▶ **SOURCE PASSAGE**
<<<<

Description hpc-admin 2023-01-13 04:56:35 MST
hello,

during handling of issue 15614 we were told that we were starting interactive jobs "the wrong way", and it also appears there is no single correct way; and even then it's not really providing us what we are looking for.

we as admins (and also most (our) users) would like to use some form of interactive job option combo that gives us the same environment as a regular jobscript, typically to debug jobscripts. for that we eg now start tmux via a job and connect to the tmux session, but that is a a bit complicated to say the least. 

from what we understand now we would have to set overlap, but setting overlap is hardly the same as a regular job.

also, users have to be educated to choose upfront between exclusive and/or overlap, which is another thing we want to avoid. sure advanced users can be explained the difference, but that is not most of our userbase.

we will probably develop a wrapper script to do the tmux trickery, for which it would be helpful that there was a sbatch option to wait till the jobs is started (afaik, there is now an option to wait till the job finished; but no way to only wait for it's start)


stijn
Comment 1 Oscar Hernández 2023-01-18 04:34:27 MST
Hi Stijn,

>(afaik, there is now an option to wait till the job finished;
>but no way to only wait for it's start)

>>>>

▶ **DIRECTIVE**
Please write the next part of the support thread about starting interactive jobs, picking up right after its last line.

(Saved data entries)
<<<<

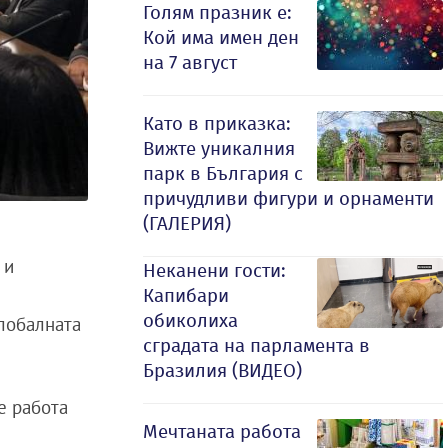
Голям празник е:
Кой има имен ден
на 7 август
Като в приказка:
Вижте уникалния
парк в България с
причудливи фигури и орнаменти
(ГАЛЕРИЯ)
 и
Неканени гости:
Капибари
обиколиха
глобалната
сградата на парламента в
Бразилия (ВИДЕО)
е работа
Мечтаната работа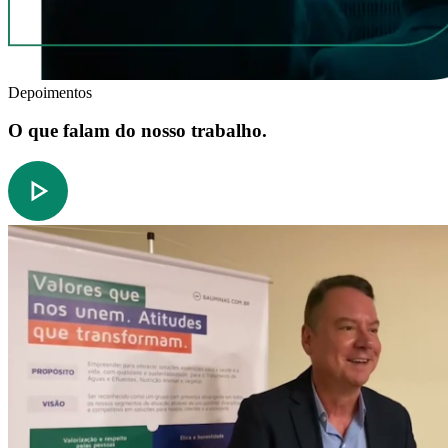
Depoimentos
O que falam do nosso trabalho.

>>>>

▶ **WRITTEN REPLY**
That's right, this feature is not currently available and should be treated as an enhancement. However, as I see it, "salloc" already covers that part, so ideally we should try to get "salloc" to behave as you are interested. 

Went through bug 15614, but there are different things discussed there, and I am not sure which is your current conflict with the way "salloc" works (what difference with sbatch is causing trouble). 

Could it be possible for you to give a practical example? Stating the commands, what you are granted and what would be desired instead.

Also, did you finally set the option LaunchParameters=use_interactive_step?

Looking at your wrappers, I do not see clearly what is the objective of launching a 'srun' within the salloc command. Salloc by default should already grant you a bash terminal.

I think this will help us get on point, to evaluate whether there is any available option to achieve your goals, or rather something is not working as expected.

Thanks!
Oscar
Comment 2 Oscar Hernández 2023-02-01 08:34:14 MST
Hi Stijn,

I am just checking in, in case you can provide any of the feedback requested in my last comment. Are you still having issues with the way salloc grants resources?

Kind regards,
Oscar
Comment 3 Oscar Hernández 2023-02-22 11:59:41 MST
Hi Stijn,

Since we have not heard back in more than a month, I am closing as timeout this one. 

Do not hesitate to reopen for any other question or to provide the extra details requested.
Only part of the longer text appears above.